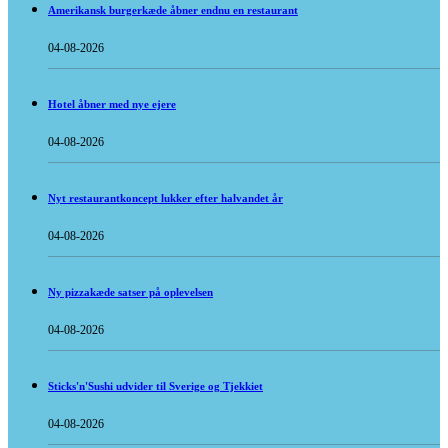
Amerikansk burgerkæde åbner endnu en restaurant
04-08-2026
Hotel åbner med nye ejere
04-08-2026
Nyt restaurantkoncept lukker efter halvandet år
04-08-2026
Ny pizzakæde satser på oplevelsen
04-08-2026
Sticks'n'Sushi udvider til Sverige og Tjekkiet
04-08-2026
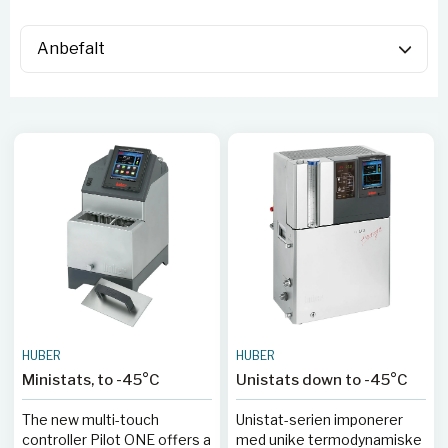
HUBER
HUBER
Ministats, to -45°C
Unistats down to -45°C
The new multi-touch
Unistat-serien imponerer
controller Pilot ONE offers a
med unike termodynamiske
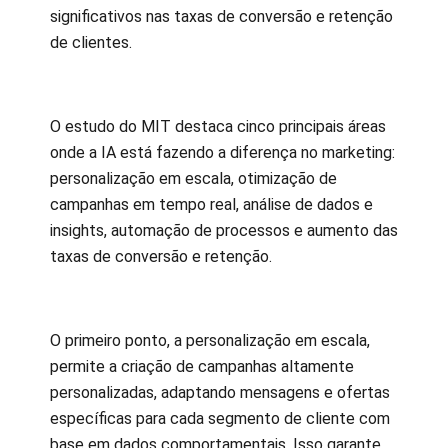
significativos nas taxas de conversão e retenção
de clientes.
O estudo do MIT destaca cinco principais áreas
onde a IA está fazendo a diferença no marketing:
personalização em escala, otimização de
campanhas em tempo real, análise de dados e
insights, automação de processos e aumento das
taxas de conversão e retenção.
O primeiro ponto, a personalização em escala,
permite a criação de campanhas altamente
personalizadas, adaptando mensagens e ofertas
específicas para cada segmento de cliente com
base em dados comportamentais. Isso garante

_ _ _

Return every line of text from the three records above without any changes, and leave the pictures out.

Amerikansk burgerkæde åbner endnu en restaurant
04-08-2026
Hotel åbner med nye ejere
04-08-2026
Nyt restaurantkoncept lukker efter halvandet år
04-08-2026
Ny pizzakæde satser på oplevelsen
04-08-2026
Sticks'n'Sushi udvider til Sverige og Tjekkiet
04-08-2026
HUBER
HUBER
Ministats, to -45°C
Unistats down to -45°C
The new multi-touch
Unistat-serien imponerer
controller Pilot ONE offers a
med unike termodynamiske
significativos nas taxas de conversão e retenção
de clientes.
O estudo do MIT destaca cinco principais áreas
onde a IA está fazendo a diferença no marketing:
personalização em escala, otimização de
campanhas em tempo real, análise de dados e
insights, automação de processos e aumento das
taxas de conversão e retenção.
O primeiro ponto, a personalização em escala,
permite a criação de campanhas altamente
personalizadas, adaptando mensagens e ofertas
específicas para cada segmento de cliente com
base em dados comportamentais. Isso garante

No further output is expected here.